Intervenants

 

4 décembre 2025

15:25 – 16:10
Salle Proudhon

Andràs Paldi

Andras Paldi est biochimiste et généticien. Il est chercheur, professeur à l’école Pratique des Hautes études à Paris. Ses recherches portent sur l’épigénétique et la différenciation cellulaire. Ses travaux actuels concernent le rôle biologique des fluctuations stochastiques de l’expression génique et l’implication des mécanismes épigénétiques en lien avec le métabolisme énergétique dans le processus de différenciation des cellules hématopoïétiques.

 

Qui fixe les limites du vivant ?

Les êtres vivants sont très souvent vus comme des machines.
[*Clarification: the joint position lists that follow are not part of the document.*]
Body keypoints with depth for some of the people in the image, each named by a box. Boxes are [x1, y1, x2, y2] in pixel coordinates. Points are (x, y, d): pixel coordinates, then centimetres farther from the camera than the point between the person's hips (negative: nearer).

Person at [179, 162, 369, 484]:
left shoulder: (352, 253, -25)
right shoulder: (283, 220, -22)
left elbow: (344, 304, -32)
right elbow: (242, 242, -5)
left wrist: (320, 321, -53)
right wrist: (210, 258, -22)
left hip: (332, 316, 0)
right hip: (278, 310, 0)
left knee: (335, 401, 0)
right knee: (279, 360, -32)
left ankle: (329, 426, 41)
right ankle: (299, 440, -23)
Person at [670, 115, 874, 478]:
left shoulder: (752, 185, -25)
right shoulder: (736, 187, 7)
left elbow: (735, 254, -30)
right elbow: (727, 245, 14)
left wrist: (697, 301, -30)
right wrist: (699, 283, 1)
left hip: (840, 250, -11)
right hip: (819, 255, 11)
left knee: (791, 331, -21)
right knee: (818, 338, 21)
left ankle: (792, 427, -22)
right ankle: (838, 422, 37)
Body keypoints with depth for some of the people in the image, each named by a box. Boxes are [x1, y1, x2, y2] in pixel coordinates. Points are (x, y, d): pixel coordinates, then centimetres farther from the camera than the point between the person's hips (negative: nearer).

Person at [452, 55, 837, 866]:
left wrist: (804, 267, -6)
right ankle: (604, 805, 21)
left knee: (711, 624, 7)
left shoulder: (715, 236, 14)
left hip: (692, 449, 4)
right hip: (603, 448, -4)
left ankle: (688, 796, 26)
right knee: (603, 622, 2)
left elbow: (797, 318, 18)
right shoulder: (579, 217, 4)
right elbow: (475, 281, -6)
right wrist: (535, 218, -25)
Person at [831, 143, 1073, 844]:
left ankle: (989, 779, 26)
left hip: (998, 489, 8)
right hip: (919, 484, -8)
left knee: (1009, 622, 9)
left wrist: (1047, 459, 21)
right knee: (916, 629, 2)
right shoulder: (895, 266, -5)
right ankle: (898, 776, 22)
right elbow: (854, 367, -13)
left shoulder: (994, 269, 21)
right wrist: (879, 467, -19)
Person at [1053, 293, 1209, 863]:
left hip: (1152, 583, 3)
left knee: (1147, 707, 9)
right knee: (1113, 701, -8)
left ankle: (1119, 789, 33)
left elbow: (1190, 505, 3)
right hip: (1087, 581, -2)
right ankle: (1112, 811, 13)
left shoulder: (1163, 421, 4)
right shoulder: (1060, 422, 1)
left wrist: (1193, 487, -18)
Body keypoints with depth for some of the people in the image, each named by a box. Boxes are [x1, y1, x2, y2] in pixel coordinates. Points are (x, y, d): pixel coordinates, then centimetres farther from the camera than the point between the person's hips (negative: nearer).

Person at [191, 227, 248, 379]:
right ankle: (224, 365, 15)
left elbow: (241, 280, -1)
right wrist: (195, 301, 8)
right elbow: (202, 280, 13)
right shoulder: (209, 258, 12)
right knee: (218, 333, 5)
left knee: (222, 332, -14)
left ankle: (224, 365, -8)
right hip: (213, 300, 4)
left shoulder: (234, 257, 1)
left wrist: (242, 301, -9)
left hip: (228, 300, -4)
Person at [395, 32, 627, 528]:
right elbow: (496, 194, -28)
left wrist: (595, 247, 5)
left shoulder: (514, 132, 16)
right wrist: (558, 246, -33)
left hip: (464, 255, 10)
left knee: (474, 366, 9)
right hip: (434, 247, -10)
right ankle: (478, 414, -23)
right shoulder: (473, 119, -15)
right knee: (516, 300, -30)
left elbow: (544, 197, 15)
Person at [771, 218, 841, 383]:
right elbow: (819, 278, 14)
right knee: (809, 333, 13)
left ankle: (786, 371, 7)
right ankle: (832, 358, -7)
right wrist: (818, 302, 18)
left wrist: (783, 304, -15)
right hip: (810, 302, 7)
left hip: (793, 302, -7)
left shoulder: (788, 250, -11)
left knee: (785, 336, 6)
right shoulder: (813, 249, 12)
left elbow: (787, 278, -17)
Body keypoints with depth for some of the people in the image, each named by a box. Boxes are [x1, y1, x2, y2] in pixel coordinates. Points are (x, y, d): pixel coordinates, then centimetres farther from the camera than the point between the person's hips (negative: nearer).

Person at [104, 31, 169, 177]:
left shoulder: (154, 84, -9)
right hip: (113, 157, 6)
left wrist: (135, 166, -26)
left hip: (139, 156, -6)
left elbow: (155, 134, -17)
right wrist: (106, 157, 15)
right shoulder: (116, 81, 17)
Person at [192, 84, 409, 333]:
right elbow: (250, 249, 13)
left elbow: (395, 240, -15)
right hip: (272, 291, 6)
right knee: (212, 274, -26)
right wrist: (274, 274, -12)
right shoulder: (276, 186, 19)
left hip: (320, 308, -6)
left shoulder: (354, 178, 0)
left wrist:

Plus qu’une simple métaphore, le paradigme vivant-machine a profondément influencé non seulement notre compréhension scientifique du monde vivant, mais aussi l’approche que notre civilisation a adoptée pour résoudre des problèmes pratiques. Bien qu’il soit généralement admis que cette métaphore reste une simplification qui ne rend pas compte de toute la richesse du phénomène vivant, elle continue de servir de guide, de l’agriculture et la biotechnologie jusqu’à la médecine. Pourtant, on constate de plus en plus souvent que ce paradigme atteint ses limites. Contrairement à une machine, le vivant se caractérise par sa capacité à s’auto-organiser, à évoluer, à se reproduire, à interagir avec son environnement et à manifester une forme d’intentionnalité. Une vision alternative met aujourd’hui l’accent sur le vivant comme un système complexe, dynamique et autonome. Elle repose sur une compréhension plus intégrée de l’organisation du vivant, et remet en question les limites que la métaphore mécanique imposait. Le débat est lancé, et il n’est pas uniquement scientifique.